Life with ASL

Sophomore Izzy Fenwick learned sign language at a young age


 People usually learn their native language at a very young age. Sophomore Izzy Fenwick learned an additional language – American Sign Language – to communicate with her parents.

With deaf parents ASL was Fenwick’s primary language she learned to use on a daily basis. 

“I never really took ASL classes,” Fenwick said. “My parents just taught me.
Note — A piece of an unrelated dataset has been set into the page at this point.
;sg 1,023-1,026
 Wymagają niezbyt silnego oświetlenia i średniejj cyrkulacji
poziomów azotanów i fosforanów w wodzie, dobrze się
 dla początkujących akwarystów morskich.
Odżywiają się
I always compare it to a kid learning Spanish [as an additional language]. You’re just around it so much, so it’s just natural.”

Fenwick says ASL can be challenging because some people learn different words in different ways.
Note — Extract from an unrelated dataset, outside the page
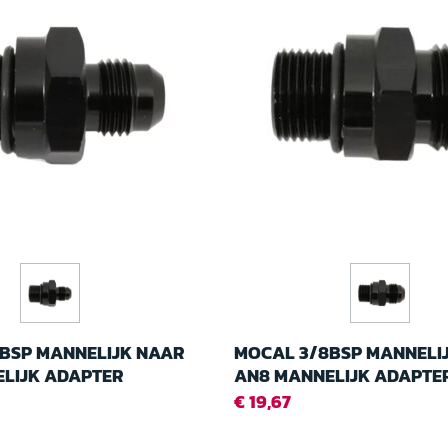
BSP MANNELIJK NAAR
MOCAL 3/8BSP MANNELI
LIJK ADAPTER
AN8 MANNELIJK ADAPTE
€ 19,67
“I think the challenges were that my parents would teach me a different version of it, but somebody else would do something different,” Fenwick said. “So I had to adapt to how people say different things, kind of like slang.”
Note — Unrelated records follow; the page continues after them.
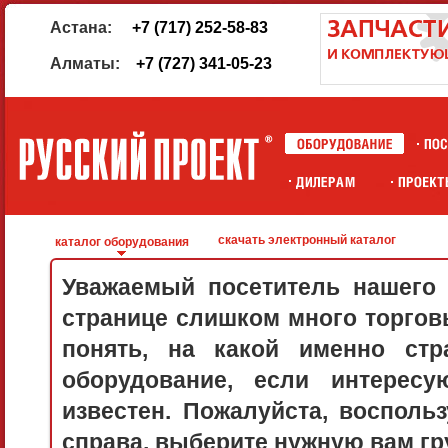
Астана:
+7 (717) 252-58-83
Алматы:
+7 (727) 341-05-23
скачать электронный каталог
каталог оборудования
Уважаемый посетитель нашего 
странице слишком много торговы
понять, на какой именно стр
оборудование, если интерес
известен. Пожалуйста, воспол
справа, выберите нужную вам гру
Now that Fenwick is older, she says ASL helps open up to more cultures and helps her communicate with deaf customers at work. 

“I think it helps you be more open to other cultures and be more understanding,” Fenwick said. “It helps out – like at work, there are a lot of deaf people that come in.”

Fenwick says that she learned to speak English from her sister, grandparents and her neighbor growing up.

“My sister can hear, my grandma can hear and the rest of my family can hear, so they immersed me more with speaking English,” Fenwick said. “I was around my neighbor a lot which really helped me learn grammar.”

Fenwick has advice for anyone learning ASL.

“I would tell them to stick with it and don’t over complicate, a lot of deaf people want to embrace ASL and the deaf community.”